**Task to carry out**
Every entry must be transcribed exactly. Pictures are not part of the copy.

Data items:

<<<<

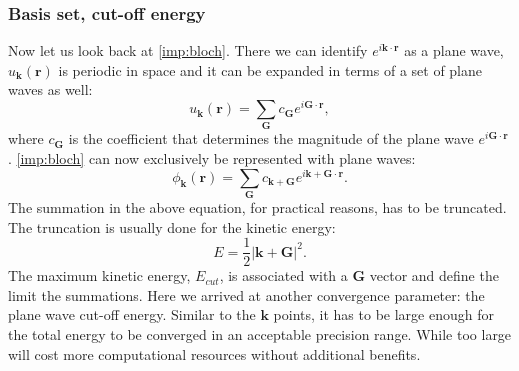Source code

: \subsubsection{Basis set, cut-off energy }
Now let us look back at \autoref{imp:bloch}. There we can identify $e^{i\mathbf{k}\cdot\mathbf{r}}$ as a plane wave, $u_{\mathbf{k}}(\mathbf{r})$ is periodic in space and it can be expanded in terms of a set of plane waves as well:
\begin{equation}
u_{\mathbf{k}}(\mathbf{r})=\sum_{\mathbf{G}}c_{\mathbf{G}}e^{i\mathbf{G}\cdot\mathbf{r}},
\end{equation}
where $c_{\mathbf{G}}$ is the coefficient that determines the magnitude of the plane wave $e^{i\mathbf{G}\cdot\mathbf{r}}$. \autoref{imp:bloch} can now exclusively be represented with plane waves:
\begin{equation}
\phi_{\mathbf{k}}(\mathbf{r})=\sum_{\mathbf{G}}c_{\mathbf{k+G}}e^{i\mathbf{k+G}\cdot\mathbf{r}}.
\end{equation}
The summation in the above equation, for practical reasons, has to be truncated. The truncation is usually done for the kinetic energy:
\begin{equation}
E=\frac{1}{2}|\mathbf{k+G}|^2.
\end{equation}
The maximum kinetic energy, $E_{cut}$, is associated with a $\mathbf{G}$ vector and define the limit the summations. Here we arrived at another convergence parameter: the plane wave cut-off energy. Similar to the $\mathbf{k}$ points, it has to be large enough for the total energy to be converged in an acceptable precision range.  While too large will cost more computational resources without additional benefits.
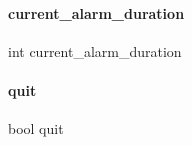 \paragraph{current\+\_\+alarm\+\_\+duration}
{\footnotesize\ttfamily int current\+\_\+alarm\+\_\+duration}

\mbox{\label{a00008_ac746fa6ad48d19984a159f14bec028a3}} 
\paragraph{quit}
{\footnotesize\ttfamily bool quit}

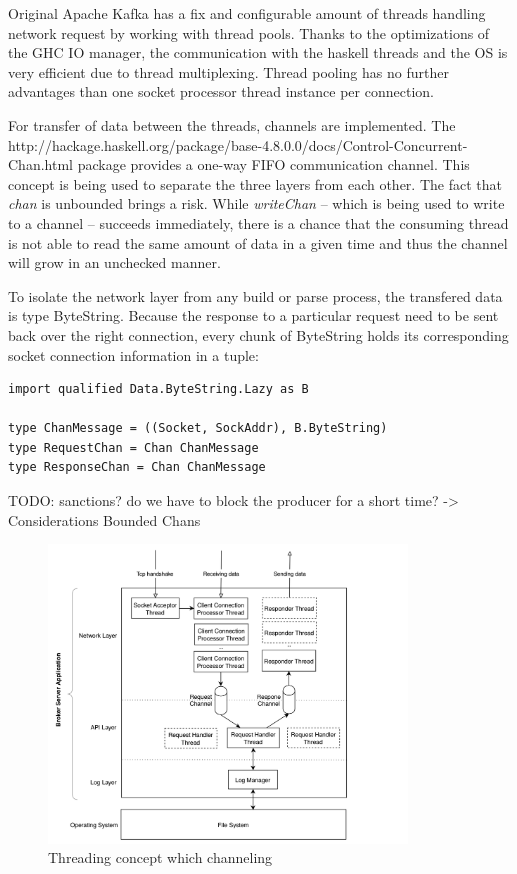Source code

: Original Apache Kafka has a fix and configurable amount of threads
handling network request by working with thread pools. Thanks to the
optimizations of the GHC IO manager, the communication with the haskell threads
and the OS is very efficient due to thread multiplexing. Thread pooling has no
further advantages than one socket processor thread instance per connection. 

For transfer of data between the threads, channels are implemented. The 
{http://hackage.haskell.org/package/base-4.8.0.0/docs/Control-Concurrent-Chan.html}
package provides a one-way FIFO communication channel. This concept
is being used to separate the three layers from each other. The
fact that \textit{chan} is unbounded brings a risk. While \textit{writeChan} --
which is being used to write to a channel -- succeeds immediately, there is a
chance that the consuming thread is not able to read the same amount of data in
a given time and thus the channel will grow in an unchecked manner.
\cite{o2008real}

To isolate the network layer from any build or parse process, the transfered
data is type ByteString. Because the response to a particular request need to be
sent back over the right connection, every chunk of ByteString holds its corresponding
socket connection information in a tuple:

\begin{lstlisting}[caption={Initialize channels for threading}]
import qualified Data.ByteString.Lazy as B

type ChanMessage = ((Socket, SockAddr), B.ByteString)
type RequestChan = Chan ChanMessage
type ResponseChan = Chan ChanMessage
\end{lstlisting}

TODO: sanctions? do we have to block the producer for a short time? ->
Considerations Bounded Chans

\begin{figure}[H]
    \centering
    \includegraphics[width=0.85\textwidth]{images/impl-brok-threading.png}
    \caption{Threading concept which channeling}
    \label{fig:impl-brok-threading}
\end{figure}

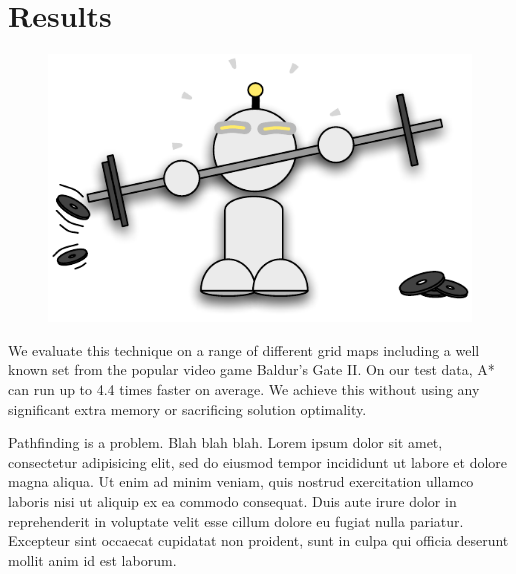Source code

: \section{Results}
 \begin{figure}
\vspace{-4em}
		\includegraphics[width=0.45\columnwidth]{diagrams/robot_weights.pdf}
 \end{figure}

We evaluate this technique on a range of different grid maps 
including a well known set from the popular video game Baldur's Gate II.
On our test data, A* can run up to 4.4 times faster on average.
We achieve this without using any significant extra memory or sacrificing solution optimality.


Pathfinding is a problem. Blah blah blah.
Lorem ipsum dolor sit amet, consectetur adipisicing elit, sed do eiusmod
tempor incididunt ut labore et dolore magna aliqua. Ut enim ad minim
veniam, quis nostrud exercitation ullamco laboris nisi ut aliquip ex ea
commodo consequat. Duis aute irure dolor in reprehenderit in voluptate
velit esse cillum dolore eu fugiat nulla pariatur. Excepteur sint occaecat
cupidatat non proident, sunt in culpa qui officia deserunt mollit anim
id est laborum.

>>>>

**Solution to this task**
Source code

: \subsubsection{Basis set, cut-off energy }
Now let us look back at \autoref{imp:bloch}. There we can identify $e^{i\mathbf{k}\cdot\mathbf{r}}$ as a plane wave, $u_{\mathbf{k}}(\mathbf{r})$ is periodic in space and it can be expanded in terms of a set of plane waves as well:
\begin{equation}
u_{\mathbf{k}}(\mathbf{r})=\sum_{\mathbf{G}}c_{\mathbf{G}}e^{i\mathbf{G}\cdot\mathbf{r}},
\end{equation}
where $c_{\mathbf{G}}$ is the coefficient that determines the magnitude of the plane wave $e^{i\mathbf{G}\cdot\mathbf{r}}$. \autoref{imp:bloch} can now exclusively be represented with plane waves:
\begin{equation}
\phi_{\mathbf{k}}(\mathbf{r})=\sum_{\mathbf{G}}c_{\mathbf{k+G}}e^{i\mathbf{k+G}\cdot\mathbf{r}}.
\end{equation}
The summation in the above equation, for practical reasons, has to be truncated. The truncation is usually done for the kinetic energy:
\begin{equation}
E=\frac{1}{2}|\mathbf{k+G}|^2.
\end{equation}
The maximum kinetic energy, $E_{cut}$, is associated with a $\mathbf{G}$ vector and define the limit the summations. Here we arrived at another convergence parameter: the plane wave cut-off energy. Similar to the $\mathbf{k}$ points, it has to be large enough for the total energy to be converged in an acceptable precision range.  While too large will cost more computational resources without additional benefits.
 \paragraph{current\+\_\+alarm\+\_\+duration}
{\footnotesize\ttfamily int current\+\_\+alarm\+\_\+duration}

\mbox{\label{a00008_ac746fa6ad48d19984a159f14bec028a3}} 
\paragraph{quit}
{\footnotesize\ttfamily bool quit}

Source code

: Original Apache Kafka has a fix and configurable amount of threads
handling network request by working with thread pools. Thanks to the
optimizations of the GHC IO manager, the communication with the haskell threads
and the OS is very efficient due to thread multiplexing. Thread pooling has no
further advantages than one socket processor thread instance per connection. 

For transfer of data between the threads, channels are implemented. The 
{http://hackage.haskell.org/package/base-4.8.0.0/docs/Control-Concurrent-Chan.html}
package provides a one-way FIFO communication channel. This concept
is being used to separate the three layers from each other. The
fact that \textit{chan} is unbounded brings a risk. While \textit{writeChan} --
which is being used to write to a channel -- succeeds immediately, there is a
chance that the consuming thread is not able to read the same amount of data in
a given time and thus the channel will grow in an unchecked manner.
\cite{o2008real}

To isolate the network layer from any build or parse process, the transfered
data is type ByteString. Because the response to a particular request need to be
sent back over the right connection, every chunk of ByteString holds its corresponding
socket connection information in a tuple:

\begin{lstlisting}[caption={Initialize channels for threading}]
import qualified Data.ByteString.Lazy as B

type ChanMessage = ((Socket, SockAddr), B.ByteString)
type RequestChan = Chan ChanMessage
type ResponseChan = Chan ChanMessage
\end{lstlisting}

TODO: sanctions? do we have to block the producer for a short time? ->
Considerations Bounded Chans

\begin{figure}[H]
    \centering
    \includegraphics[width=0.85\textwidth]{images/impl-brok-threading.png}
    \caption{Threading concept which channeling}
    \label{fig:impl-brok-threading}
\end{figure}

Source code

: \section{Results}
 \begin{figure}
\vspace{-4em}
		\includegraphics[width=0.45\columnwidth]{diagrams/robot_weights.pdf}
 \end{figure}

We evaluate this technique on a range of different grid maps 
including a well known set from the popular video game Baldur's Gate II.
On our test data, A* can run up to 4.4 times faster on average.
We achieve this without using any significant extra memory or sacrificing solution optimality.


Pathfinding is a problem. Blah blah blah.
Lorem ipsum dolor sit amet, consectetur adipisicing elit, sed do eiusmod
tempor incididunt ut labore et dolore magna aliqua. Ut enim ad minim
veniam, quis nostrud exercitation ullamco laboris nisi ut aliquip ex ea
commodo consequat. Duis aute irure dolor in reprehenderit in voluptate
velit esse cillum dolore eu fugiat nulla pariatur. Excepteur sint occaecat
cupidatat non proident, sunt in culpa qui officia deserunt mollit anim
id est laborum.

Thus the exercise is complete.